[Opening MATERIALS PROVIDED section]

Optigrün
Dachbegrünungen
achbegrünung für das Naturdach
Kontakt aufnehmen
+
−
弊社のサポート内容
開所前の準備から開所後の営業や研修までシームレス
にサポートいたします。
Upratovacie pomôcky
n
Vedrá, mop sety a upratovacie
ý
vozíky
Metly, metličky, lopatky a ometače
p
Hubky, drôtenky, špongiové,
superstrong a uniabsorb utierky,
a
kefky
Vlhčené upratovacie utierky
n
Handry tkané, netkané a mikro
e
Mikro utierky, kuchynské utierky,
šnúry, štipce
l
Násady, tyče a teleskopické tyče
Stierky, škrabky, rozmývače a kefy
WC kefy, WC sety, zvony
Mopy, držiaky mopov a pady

[Closing MATERIALS PROVIDED section]

DIRECTIVE: The answer is the line holding "Stierky, škrabky, rozmývače a kefy" and all the lines after it through the end of the records, repeated exactly.

ANSWER TO THIS EXERCISE:
Stierky, škrabky, rozmývače a kefy
WC kefy, WC sety, zvony
Mopy, držiaky mopov a pady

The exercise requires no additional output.